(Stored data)
########
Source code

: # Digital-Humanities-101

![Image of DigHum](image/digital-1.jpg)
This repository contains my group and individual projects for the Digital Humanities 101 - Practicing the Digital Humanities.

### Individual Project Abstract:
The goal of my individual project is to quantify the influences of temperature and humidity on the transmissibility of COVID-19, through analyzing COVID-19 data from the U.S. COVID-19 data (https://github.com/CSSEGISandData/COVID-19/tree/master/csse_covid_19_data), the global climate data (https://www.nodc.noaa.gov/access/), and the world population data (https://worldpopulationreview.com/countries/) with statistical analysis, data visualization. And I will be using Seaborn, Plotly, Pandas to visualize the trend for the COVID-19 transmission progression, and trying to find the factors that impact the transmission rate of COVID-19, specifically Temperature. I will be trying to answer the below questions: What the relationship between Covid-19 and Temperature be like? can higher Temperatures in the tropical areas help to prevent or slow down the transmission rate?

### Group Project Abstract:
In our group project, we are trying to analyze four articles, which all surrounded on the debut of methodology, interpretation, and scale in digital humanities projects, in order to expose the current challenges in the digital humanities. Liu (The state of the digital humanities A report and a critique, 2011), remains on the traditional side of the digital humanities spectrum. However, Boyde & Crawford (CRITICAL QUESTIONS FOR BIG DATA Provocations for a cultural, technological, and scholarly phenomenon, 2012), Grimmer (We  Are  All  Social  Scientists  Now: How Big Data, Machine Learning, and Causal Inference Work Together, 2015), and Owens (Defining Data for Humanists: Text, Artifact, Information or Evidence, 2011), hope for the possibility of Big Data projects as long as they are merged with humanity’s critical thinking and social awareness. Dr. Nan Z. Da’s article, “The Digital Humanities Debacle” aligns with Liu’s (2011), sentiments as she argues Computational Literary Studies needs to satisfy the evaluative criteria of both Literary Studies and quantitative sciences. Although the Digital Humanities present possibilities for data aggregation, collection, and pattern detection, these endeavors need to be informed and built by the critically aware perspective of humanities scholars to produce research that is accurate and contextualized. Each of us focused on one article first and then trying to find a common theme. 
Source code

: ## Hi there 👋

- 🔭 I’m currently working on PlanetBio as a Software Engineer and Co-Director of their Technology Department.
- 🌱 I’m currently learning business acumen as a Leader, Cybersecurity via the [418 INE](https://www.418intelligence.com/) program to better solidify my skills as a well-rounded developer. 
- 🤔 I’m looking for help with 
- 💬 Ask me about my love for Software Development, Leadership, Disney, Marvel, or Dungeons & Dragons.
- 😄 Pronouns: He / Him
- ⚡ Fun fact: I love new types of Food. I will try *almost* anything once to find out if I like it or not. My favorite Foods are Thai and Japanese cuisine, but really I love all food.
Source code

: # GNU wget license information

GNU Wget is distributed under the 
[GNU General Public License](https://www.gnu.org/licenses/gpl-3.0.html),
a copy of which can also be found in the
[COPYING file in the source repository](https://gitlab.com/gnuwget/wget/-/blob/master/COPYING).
########
Work instructions: Output all records exactly, with nothing added or dropped.

Exercise output:
Source code

: # Digital-Humanities-101

![Image of DigHum](image/digital-1.jpg)
This repository contains my group and individual projects for the Digital Humanities 101 - Practicing the Digital Humanities.

### Individual Project Abstract:
The goal of my individual project is to quantify the influences of temperature and humidity on the transmissibility of COVID-19, through analyzing COVID-19 data from the U.S. COVID-19 data (https://github.com/CSSEGISandData/COVID-19/tree/master/csse_covid_19_data), the global climate data (https://www.nodc.noaa.gov/access/), and the world population data (https://worldpopulationreview.com/countries/) with statistical analysis, data visualization. And I will be using Seaborn, Plotly, Pandas to visualize the trend for the COVID-19 transmission progression, and trying to find the factors that impact the transmission rate of COVID-19, specifically Temperature. I will be trying to answer the below questions: What the relationship between Covid-19 and Temperature be like? can higher Temperatures in the tropical areas help to prevent or slow down the transmission rate?

### Group Project Abstract:
In our group project, we are trying to analyze four articles, which all surrounded on the debut of methodology, interpretation, and scale in digital humanities projects, in order to expose the current challenges in the digital humanities. Liu (The state of the digital humanities A report and a critique, 2011), remains on the traditional side of the digital humanities spectrum. However, Boyde & Crawford (CRITICAL QUESTIONS FOR BIG DATA Provocations for a cultural, technological, and scholarly phenomenon, 2012), Grimmer (We  Are  All  Social  Scientists  Now: How Big Data, Machine Learning, and Causal Inference Work Together, 2015), and Owens (Defining Data for Humanists: Text, Artifact, Information or Evidence, 2011), hope for the possibility of Big Data projects as long as they are merged with humanity’s critical thinking and social awareness. Dr. Nan Z. Da’s article, “The Digital Humanities Debacle” aligns with Liu’s (2011), sentiments as she argues Computational Literary Studies needs to satisfy the evaluative criteria of both Literary Studies and quantitative sciences. Although the Digital Humanities present possibilities for data aggregation, collection, and pattern detection, these endeavors need to be informed and built by the critically aware perspective of humanities scholars to produce research that is accurate and contextualized. Each of us focused on one article first and then trying to find a common theme. 
Source code

: ## Hi there 👋

- 🔭 I’m currently working on PlanetBio as a Software Engineer and Co-Director of their Technology Department.
- 🌱 I’m currently learning business acumen as a Leader, Cybersecurity via the [418 INE](https://www.418intelligence.com/) program to better solidify my skills as a well-rounded developer. 
- 🤔 I’m looking for help with 
- 💬 Ask me about my love for Software Development, Leadership, Disney, Marvel, or Dungeons & Dragons.
- 😄 Pronouns: He / Him
- ⚡ Fun fact: I love new types of Food. I will try *almost* anything once to find out if I like it or not. My favorite Foods are Thai and Japanese cuisine, but really I love all food.
Source code

: # GNU wget license information

GNU Wget is distributed under the 
[GNU General Public License](https://www.gnu.org/licenses/gpl-3.0.html),
a copy of which can also be found in the
[COPYING file in the source repository](https://gitlab.com/gnuwget/wget/-/blob/master/COPYING).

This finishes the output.